Fragmento proporcionado
- - - -

No impide la pista la posibilidad de lucimiento, que hace notar cuando mueve largamente el brazo derecho en armonía con su rodilla izquierda, mientras su cabeza bailotea con el ir y venir de quienes se cruzan frente a él, como aquel amigo de todos que va en mangas de camisa de una mesa a otra saludando y contando anécdotas.
Estos músicos han salido como de una maleta de ventrílocuo para ofrecer su talento nato o su alma desafinada pero siempre esmerada. Está el que canta las rancheras y homenajea con su bigote a Pedro Infante y Jorge Negrete, de saco y corbata, erguido y serio y con un micrófono que sujeta con la delicadeza de su mano diestra, como si flotara con el timbre de una voz que sufre por amplificarse.
Está también el guitarrista de las parodias de su propia creación –que causan más gracia por su inocente temática de “café capuchino” y otras obviedades sin rima que aluden a quienes las escuchan— un hombre robusto con sombrero de copa grande y bigote blanco que se descubre del cubrebocas en la barbilla, de edad mediana y aspecto bonachón, que recuerda a Los Polivoces.
Y está el del vibrato en la garganta, un joven de camisa floreada que alarga el cuello, siempre de pie, cuya especialidad es Mediterráneo, de Joan Manuel Serrat, aunque nunca despega la vista de la letra que va leyendo en su teléfono.
Un don particular muestra aquel con la melena de chinos y prematuras arrugas en su piel morena que se sienta sobre el adoquín a presentar un espectáculo completo, treinta o cuarenta minutos de un repertorio que integra cantos oaxaqueños, baladas y trova con gran manejo de su voz altísima. Cómo se nota de veras que lo disfruta justo cuando cae la noche de un viernes.
No pone gorra pero su éxito llama a hombres y mujeres que se acercan a interrumpirlo para entregarle una moneda o un billete en la mano. No faltan los aplausos de los parroquianos, sobre todo después de que ha cantado Algo contigo, de Vicentico, que incluso le piden repetir. Su sencillez somete a la sonrisa con la que agradece mientras inclina la cabeza.

- - - -

Datos disponibles
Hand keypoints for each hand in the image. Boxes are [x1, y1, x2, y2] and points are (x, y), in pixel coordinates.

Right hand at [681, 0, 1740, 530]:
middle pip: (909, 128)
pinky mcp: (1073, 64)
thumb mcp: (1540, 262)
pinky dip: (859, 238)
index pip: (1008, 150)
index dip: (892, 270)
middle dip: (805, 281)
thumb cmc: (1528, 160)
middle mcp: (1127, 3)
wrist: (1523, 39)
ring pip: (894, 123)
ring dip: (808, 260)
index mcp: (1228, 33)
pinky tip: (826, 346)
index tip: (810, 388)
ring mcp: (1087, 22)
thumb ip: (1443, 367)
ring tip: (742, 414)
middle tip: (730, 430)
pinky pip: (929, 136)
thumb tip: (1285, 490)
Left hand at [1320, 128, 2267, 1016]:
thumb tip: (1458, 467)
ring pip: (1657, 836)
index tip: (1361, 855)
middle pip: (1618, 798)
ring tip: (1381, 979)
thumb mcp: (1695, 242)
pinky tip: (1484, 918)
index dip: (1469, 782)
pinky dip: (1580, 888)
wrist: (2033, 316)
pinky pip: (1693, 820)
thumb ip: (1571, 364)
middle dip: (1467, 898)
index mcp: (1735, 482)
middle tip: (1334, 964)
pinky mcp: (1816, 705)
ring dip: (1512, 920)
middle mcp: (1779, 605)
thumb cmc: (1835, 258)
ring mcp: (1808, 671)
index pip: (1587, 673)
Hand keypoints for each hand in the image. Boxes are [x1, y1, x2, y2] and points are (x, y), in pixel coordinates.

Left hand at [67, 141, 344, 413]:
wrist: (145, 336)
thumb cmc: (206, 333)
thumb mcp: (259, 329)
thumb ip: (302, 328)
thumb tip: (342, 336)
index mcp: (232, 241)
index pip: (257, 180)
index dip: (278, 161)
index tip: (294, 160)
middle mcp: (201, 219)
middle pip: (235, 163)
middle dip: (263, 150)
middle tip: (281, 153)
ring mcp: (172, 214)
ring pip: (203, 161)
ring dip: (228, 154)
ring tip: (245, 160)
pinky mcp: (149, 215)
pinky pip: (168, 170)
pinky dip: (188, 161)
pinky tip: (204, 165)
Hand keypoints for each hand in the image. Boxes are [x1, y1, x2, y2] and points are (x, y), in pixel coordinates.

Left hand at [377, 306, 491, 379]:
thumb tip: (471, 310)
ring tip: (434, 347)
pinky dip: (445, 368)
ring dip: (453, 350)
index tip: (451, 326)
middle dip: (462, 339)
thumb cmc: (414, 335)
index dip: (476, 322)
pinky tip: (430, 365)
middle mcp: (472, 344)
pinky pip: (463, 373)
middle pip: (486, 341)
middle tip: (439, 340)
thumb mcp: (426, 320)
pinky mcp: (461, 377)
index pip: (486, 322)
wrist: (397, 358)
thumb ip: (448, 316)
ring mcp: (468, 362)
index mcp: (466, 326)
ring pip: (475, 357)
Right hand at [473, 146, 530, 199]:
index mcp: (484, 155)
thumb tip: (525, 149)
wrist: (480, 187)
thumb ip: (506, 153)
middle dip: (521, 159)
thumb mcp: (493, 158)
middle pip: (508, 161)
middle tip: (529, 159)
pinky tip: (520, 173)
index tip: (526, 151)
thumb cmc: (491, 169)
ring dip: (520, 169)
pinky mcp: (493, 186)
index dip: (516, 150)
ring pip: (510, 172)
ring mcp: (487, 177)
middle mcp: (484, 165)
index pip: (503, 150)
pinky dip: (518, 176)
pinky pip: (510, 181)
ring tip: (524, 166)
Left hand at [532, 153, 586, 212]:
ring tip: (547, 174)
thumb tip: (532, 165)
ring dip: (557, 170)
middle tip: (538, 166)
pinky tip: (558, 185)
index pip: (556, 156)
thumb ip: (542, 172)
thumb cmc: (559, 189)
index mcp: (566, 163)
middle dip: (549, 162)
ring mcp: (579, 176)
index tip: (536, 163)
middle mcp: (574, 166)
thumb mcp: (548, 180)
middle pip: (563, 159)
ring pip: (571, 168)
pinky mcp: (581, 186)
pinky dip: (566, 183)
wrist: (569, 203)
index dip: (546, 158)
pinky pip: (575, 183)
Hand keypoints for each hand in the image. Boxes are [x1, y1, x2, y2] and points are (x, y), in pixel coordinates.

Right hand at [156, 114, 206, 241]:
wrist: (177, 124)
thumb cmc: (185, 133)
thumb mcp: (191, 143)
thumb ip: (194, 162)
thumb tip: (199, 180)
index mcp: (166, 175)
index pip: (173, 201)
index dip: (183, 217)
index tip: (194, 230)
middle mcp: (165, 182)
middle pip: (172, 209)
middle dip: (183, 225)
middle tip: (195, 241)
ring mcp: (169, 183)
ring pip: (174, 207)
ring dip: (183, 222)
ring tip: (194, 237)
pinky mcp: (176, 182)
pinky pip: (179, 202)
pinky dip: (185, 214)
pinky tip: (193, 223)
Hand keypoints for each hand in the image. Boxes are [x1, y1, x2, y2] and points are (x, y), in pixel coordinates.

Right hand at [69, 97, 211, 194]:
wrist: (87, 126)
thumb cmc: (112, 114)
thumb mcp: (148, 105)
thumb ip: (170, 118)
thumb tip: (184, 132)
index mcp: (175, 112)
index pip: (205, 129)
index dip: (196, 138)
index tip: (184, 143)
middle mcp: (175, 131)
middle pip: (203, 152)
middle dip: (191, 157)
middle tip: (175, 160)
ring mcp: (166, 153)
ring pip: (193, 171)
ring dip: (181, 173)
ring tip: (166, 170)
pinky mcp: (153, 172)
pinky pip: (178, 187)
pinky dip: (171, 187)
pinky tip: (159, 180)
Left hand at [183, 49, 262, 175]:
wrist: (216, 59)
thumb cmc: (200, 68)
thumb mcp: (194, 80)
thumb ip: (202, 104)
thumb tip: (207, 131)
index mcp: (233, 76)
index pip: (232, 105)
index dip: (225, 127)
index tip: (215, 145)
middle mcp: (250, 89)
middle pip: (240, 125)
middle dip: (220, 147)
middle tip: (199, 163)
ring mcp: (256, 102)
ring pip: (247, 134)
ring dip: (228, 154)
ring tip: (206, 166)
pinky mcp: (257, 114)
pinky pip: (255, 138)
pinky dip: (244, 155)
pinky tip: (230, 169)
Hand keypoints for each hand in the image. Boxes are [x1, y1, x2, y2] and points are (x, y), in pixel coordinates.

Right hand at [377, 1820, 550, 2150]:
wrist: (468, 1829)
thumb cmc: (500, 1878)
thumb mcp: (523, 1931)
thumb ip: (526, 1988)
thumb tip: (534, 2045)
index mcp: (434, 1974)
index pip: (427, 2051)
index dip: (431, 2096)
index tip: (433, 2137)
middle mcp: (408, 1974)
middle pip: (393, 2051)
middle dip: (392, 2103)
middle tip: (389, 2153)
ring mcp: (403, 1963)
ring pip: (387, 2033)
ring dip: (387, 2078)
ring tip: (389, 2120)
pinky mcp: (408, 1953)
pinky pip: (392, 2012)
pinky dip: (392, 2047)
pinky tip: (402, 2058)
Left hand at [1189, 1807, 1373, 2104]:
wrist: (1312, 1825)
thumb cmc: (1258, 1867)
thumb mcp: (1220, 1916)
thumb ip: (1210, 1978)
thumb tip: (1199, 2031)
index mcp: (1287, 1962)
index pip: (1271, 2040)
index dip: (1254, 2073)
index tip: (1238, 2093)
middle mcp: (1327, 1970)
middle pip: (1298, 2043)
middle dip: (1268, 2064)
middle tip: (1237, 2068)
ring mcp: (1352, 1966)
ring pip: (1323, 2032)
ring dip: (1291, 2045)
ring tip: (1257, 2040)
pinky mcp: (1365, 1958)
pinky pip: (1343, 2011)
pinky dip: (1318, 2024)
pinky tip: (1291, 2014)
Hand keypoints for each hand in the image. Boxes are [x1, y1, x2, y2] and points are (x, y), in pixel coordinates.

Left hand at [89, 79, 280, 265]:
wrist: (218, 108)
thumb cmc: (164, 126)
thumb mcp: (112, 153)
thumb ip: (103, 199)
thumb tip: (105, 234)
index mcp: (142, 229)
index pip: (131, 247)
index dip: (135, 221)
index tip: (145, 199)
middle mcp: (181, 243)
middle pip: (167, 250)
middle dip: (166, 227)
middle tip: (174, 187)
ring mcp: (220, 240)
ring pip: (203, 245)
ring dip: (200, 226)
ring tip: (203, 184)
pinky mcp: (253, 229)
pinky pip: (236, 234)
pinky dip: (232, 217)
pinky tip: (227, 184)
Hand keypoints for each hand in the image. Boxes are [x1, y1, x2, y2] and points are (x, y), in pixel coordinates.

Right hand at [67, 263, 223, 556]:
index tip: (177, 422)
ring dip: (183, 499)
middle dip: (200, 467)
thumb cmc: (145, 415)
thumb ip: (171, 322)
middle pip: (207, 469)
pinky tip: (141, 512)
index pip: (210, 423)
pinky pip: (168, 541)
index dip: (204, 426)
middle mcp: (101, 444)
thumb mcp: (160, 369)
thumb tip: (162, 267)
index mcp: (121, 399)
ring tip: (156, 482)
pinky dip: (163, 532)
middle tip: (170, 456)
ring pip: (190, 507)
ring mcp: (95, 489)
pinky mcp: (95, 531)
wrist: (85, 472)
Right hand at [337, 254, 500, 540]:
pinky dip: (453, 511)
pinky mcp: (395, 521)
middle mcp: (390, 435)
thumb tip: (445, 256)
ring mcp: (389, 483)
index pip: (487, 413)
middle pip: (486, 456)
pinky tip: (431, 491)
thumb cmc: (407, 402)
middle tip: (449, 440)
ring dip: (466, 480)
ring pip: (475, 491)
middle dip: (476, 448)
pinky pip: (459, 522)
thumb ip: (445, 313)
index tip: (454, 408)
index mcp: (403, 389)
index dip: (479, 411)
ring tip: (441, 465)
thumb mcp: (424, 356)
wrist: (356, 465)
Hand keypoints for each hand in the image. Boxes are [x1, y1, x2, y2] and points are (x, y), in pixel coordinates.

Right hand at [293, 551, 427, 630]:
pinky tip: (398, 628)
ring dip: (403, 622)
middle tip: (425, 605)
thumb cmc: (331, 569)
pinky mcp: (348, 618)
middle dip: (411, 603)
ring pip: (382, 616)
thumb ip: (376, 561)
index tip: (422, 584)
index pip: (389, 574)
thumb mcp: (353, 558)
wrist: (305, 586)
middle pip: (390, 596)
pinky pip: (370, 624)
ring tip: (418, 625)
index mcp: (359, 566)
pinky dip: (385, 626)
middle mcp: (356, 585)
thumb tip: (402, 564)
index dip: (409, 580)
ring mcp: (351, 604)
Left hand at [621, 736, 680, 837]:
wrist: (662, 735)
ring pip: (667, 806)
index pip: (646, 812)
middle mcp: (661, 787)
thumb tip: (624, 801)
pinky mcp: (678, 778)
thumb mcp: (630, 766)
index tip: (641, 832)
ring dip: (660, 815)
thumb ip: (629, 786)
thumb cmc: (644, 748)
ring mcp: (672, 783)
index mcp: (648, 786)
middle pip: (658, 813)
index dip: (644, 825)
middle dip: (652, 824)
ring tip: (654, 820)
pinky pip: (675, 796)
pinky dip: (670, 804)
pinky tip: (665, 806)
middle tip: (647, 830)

- - - -

Tu tarea
Según el texto sobre los músicos, ¿qué canción es la especialidad del joven de camisa floreada? Las filas son material aparte del texto sobre los músicos.

Solución
Mediterráneo, de Joan Manuel Serrat.